Saved entries
※

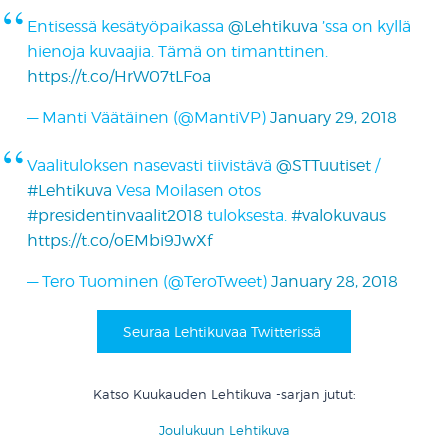
Entisessä kesätyöpaikassa
@Lehtikuva
’ssa on kyllä
hienoja kuvaajia. Tämä on timanttinen.
https://t.co/HrW07tLFoa
— Manti Väätäinen (@MantiVP)
January 29, 2018
Vaalituloksen nasevasti tiivistävä
@STTuutiset
/
#Lehtikuva
Vesa Moilasen otos
#presidentinvaalit2018
tuloksesta.
#valokuvaus
https://t.co/oEMbi9JwXf
— Tero Tuominen (@TeroTweet)
January 28, 2018
Seuraa Lehtikuvaa Twitterissä
Katso Kuukauden Lehtikuva -sarjan jutut:
Joulukuun Lehtikuva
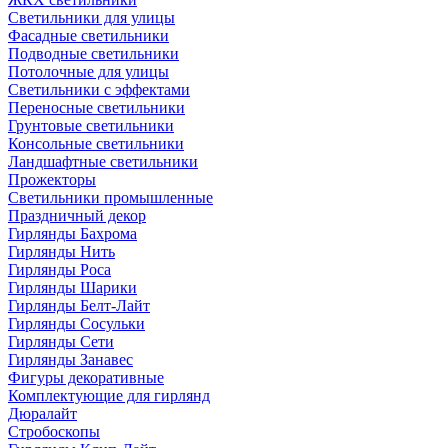
Светильники для улицы
Фасадные светильники
Подводные светильники
Потолочные для улицы
Светильники с эффектами
Переносные светильники
Грунтовые светильники
Консольные светильники
Ландшафтные светильники
Прожекторы
Светильники промышленные
Праздничный декор
Гирлянды Бахрома
Гирлянды Нить
Гирлянды Роса
Гирлянды Шарики
Гирлянды Белт-Лайт
Гирлянды Сосульки
Гирлянды Сети
Гирлянды Занавес
Фигуры декоративные
Комплектующие для гирлянд
Дюралайт
Стробоскопы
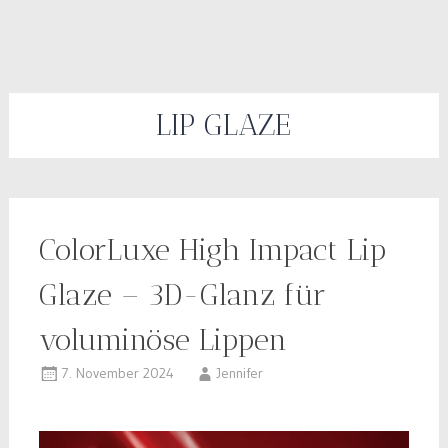
LIP GLAZE
ColorLuxe High Impact Lip
Glaze – 3D-Glanz für
voluminöse Lippen
7. November 2024
Jennifer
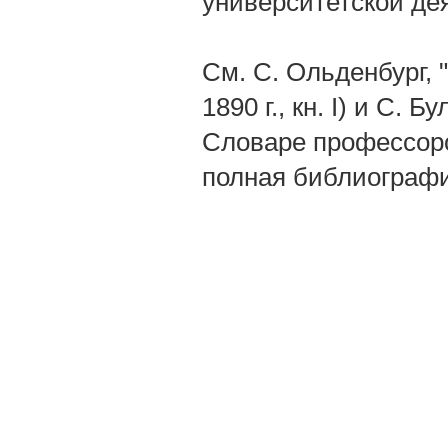
университетской де
См. С. Ольденбург, 
1890 г., кн. I) и С.
Словаре профессоров 
полная библиография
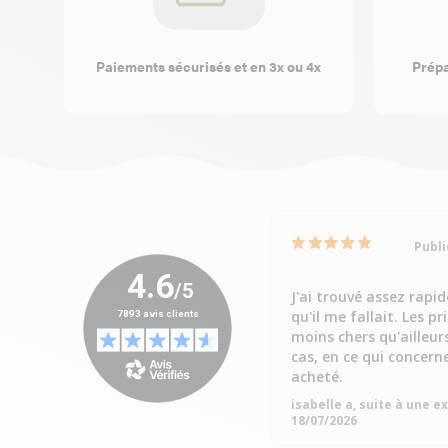
Paiements sécurisés et en 3x ou 4x
Prépa
Publi
J'ai trouvé assez rapi
qu'il me fallait. Les pr
moins chers qu'ailleur
cas, en ce qui concern
acheté.
isabelle a, suite à une 
18/07/2026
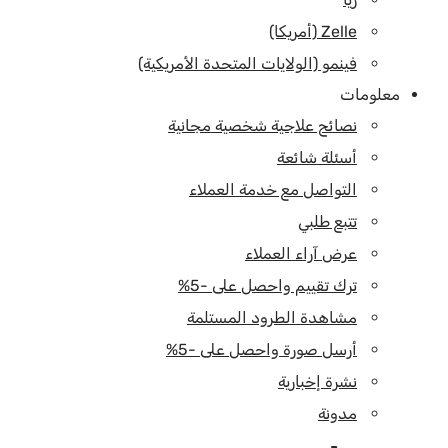
Zelle (أمريكا)
فينمو (الولايات المتحدة الأمريكية)
معلومات
نصائح علاجية شخصية مجانية
أسئلة شائعة
التواصل مع خدمة العملاء
تتبع طلبي
عرض آراء العملاء
ترك تقييم واحصل على -5%
مشاهدة الطرود المستلمة
أرسل صورة واحصل على -5%
نشرة إخبارية
مدونة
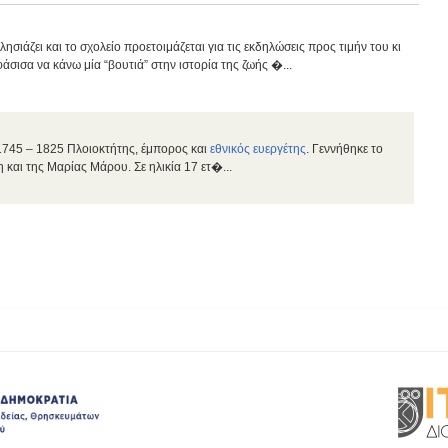
ιάζει και το σχολείο προετοιμάζεται για τις εκδηλώσεις προς τιμήν του κι
άσισα να κάνω μία “βουτιά” στην ιστορία της ζωής �...
1745 – 1825 Πλοιοκτήτης, έμπορος και
εθνικός ευεργέτης
. Γεννήθηκε το
 και της Μαρίας Μάρου. Σε ηλικία 17 ετ�...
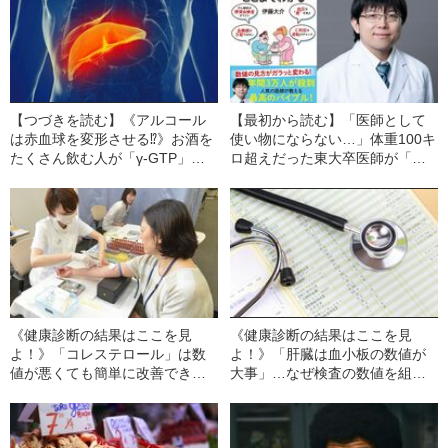
【つづきを読む】《アルコール
【最初から読む】「医師として
は赤血球を変形させる⁉》お酒を
使い物にならない…」体重100キ
たくさん飲む人が「γ-GTP」
ロ超えだった東大卒医師が「健
「尿酸値」以外にも、健康診断
康診断」を活用して、半年間で
で気にするべき検査項目とは
30キロのダイエットに成功する
まで
《健康診断の結果はここを見
《健康診断の結果はここを見
よ！》「コレステロール」は数
よ！》「肝臓は血小板の数値が
値が悪くても簡単に改善できる
大事」…なぜ検査の数値を組み
が、「クレアチニン」は元に戻
合わせると本当の病気リスクが
らない…その違いとは!?
分かるのか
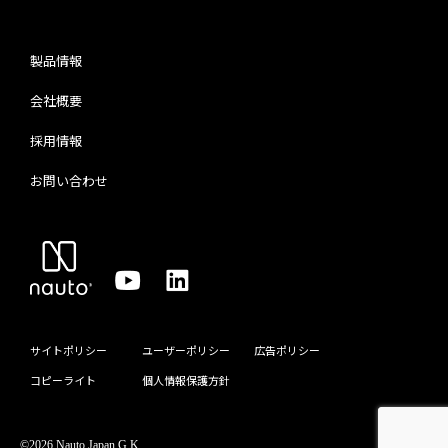
製品情報
会社概要
採用情報
お問い合わせ
サイトポリシー
ユーザーポリシー
広告ポリシー
コピーライト
個人情報保護方針
©2026 Nauto Japan G.K.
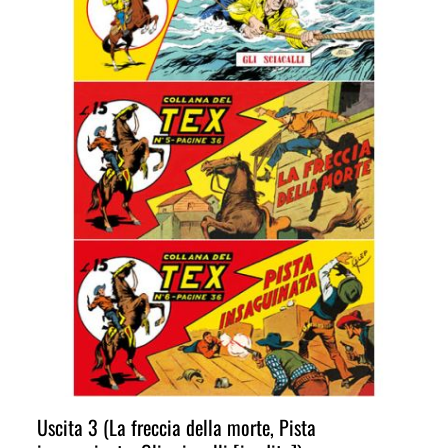
Uscita 3 (La freccia della morte, Pista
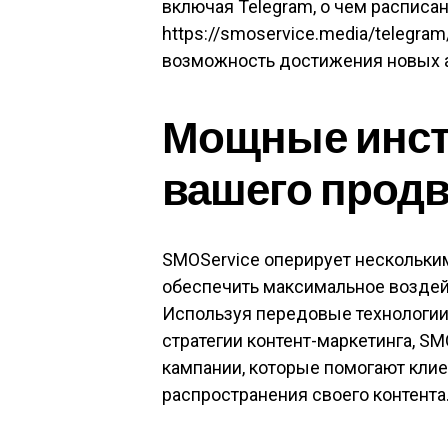
включая Telegram, о чем расписа
https://smoservice.media/telegram
возможность достижения новых а
Мощные инст
вашего прод
SMOService оперирует нескольки
обеспечить максимальное воздей
Используя передовые технологии 
стратегии контент-маркетинга, S
кампании, которые помогают кли
распространения своего контента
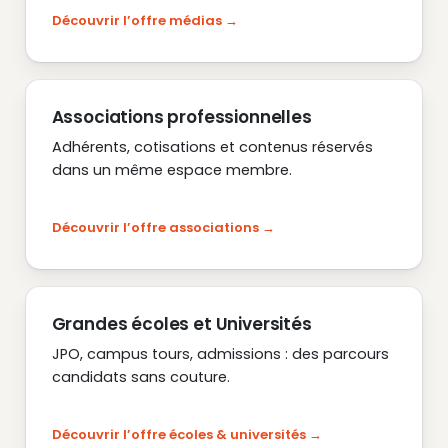
Découvrir l’offre médias
Associations professionnelles
Adhérents, cotisations et contenus réservés
dans un même espace membre.
Découvrir l’offre associations
Grandes écoles et Universités
JPO, campus tours, admissions : des parcours
candidats sans couture.
Découvrir l’offre écoles & universités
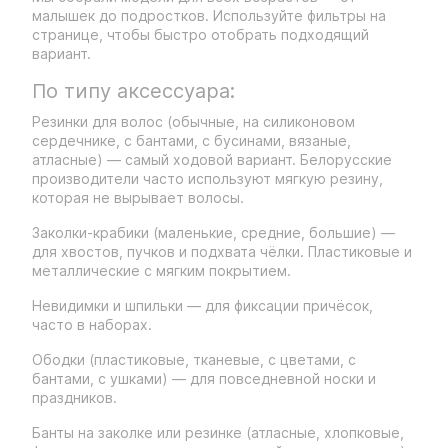
малышек до подростков. Используйте фильтры на
странице, чтобы быстро отобрать подходящий
вариант.
По типу аксессуара:
Резинки для волос (обычные, на силиконовом
сердечнике, с бантами, с бусинами, вязаные,
атласные) — самый ходовой вариант. Белорусские
производители часто используют мягкую резину,
которая не вырывает волосы.
Заколки-крабики (маленькие, средние, большие) —
для хвостов, пучков и подхвата чёлки. Пластиковые и
металлические с мягким покрытием.
Невидимки и шпильки — для фиксации причёсок,
часто в наборах.
Ободки (пластиковые, тканевые, с цветами, с
бантами, с ушками) — для повседневной носки и
праздников.
Банты на заколке или резинке (атласные, хлопковые,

※

Apart from the pictures, repeat every entry exactly.

Entisessä kesätyöpaikassa
@Lehtikuva
’ssa on kyllä
hienoja kuvaajia. Tämä on timanttinen.
https://t.co/HrW07tLFoa
— Manti Väätäinen (@MantiVP)
January 29, 2018
Vaalituloksen nasevasti tiivistävä
@STTuutiset
/
#Lehtikuva
Vesa Moilasen otos
#presidentinvaalit2018
tuloksesta.
#valokuvaus
https://t.co/oEMbi9JwXf
— Tero Tuominen (@TeroTweet)
January 28, 2018
Seuraa Lehtikuvaa Twitterissä
Katso Kuukauden Lehtikuva -sarjan jutut:
Joulukuun Lehtikuva
Светильники для улицы
Фасадные светильники
Подводные светильники
Потолочные для улицы
Светильники с эффектами
Переносные светильники
Грунтовые светильники
Консольные светильники
Ландшафтные светильники
Прожекторы
Светильники промышленные
Праздничный декор
Гирлянды Бахрома
Гирлянды Нить
Гирлянды Роса
Гирлянды Шарики
Гирлянды Белт-Лайт
Гирлянды Сосульки
Гирлянды Сети
Гирлянды Занавес
Фигуры декоративные
Комплектующие для гирлянд
Дюралайт
Стробоскопы
LIP GLAZE
ColorLuxe High Impact Lip
Glaze – 3D-Glanz für
voluminöse Lippen
7. November 2024
Jennifer
университетской де
См. С. Ольденбург, 
1890 г., кн. I) и С.
Словаре профессоров 
полная библиография
Paiements sécurisés et en 3x ou 4x
Prépa
Publi
J'ai trouvé assez rapi
qu'il me fallait. Les pr
moins chers qu'ailleur
cas, en ce qui concern
acheté.
isabelle a, suite à une 
18/07/2026
Zelle (أمريكا)
فينمو (الولايات المتحدة الأمريكية)
معلومات
نصائح علاجية شخصية مجانية
أسئلة شائعة
التواصل مع خدمة العملاء
تتبع طلبي
عرض آراء العملاء
ترك تقييم واحصل على -5%
مشاهدة الطرود المستلمة
أرسل صورة واحصل على -5%
نشرة إخبارية
مدونة
ιάζει και το σχολείο προετοιμάζεται για τις εκδηλώσεις προς τιμήν του κι
άσισα να κάνω μία “βουτιά” στην ιστορία της ζωής �...
1745 – 1825 Πλοιοκτήτης, έμπορος και
εθνικός ευεργέτης
. Γεννήθηκε το
 και της Μαρίας Μάρου. Σε ηλικία 17 ετ�...
【つづきを読む】《アルコール
【最初から読む】「医師として
は赤血球を変形させる⁉》お酒を
使い物にならない…」体重100キ
たくさん飲む人が「γ-GTP」
ロ超えだった東大卒医師が「健
「尿酸値」以外にも、健康診断
康診断」を活用して、半年間で
で気にするべき検査項目とは
30キロのダイエットに成功する
まで
《健康診断の結果はここを見
《健康診断の結果はここを見
よ！》「コレステロール」は数
よ！》「肝臓は血小板の数値が
値が悪くても簡単に改善できる
大事」…なぜ検査の数値を組み
が、「クレアチニン」は元に戻
合わせると本当の病気リスクが
らない…その違いとは!?
分かるのか
製品情報
会社概要
採用情報
お問い合わせ
サイトポリシー
ユーザーポリシー
広告ポリシー
コピーライト
個人情報保護方針
©2026 Nauto Japan G.K.
Uscita 3 (La freccia della morte, Pista
включая Telegram, о чем расписа
https://smoservice.media/telegram
возможность достижения новых а
Мощные инст
вашего прод
SMOService оперирует нескольки
обеспечить максимальное воздей
Используя передовые технологии 
стратегии контент-маркетинга, S
кампании, которые помогают кли
распространения своего контента
Découvrir l’offre médias
Associations professionnelles
Adhérents, cotisations et contenus réservés
dans un même espace membre.
Découvrir l’offre associations
Grandes écoles et Universités
JPO, campus tours, admissions : des parcours
candidats sans couture.
Découvrir l’offre écoles & universités
малышек до подростков. Используйте фильтры на
странице, чтобы быстро отобрать подходящий
вариант.
По типу аксессуара:
Резинки для волос (обычные, на силиконовом
сердечнике, с бантами, с бусинами, вязаные,
атласные) — самый ходовой вариант. Белорусские
производители часто используют мягкую резину,
которая не вырывает волосы.
Заколки-крабики (маленькие, средние, большие) —
для хвостов, пучков и подхвата чёлки. Пластиковые и
металлические с мягким покрытием.
Невидимки и шпильки — для фиксации причёсок,
часто в наборах.
Ободки (пластиковые, тканевые, с цветами, с
бантами, с ушками) — для повседневной носки и
праздников.
Банты на заколке или резинке (атласные, хлопковые,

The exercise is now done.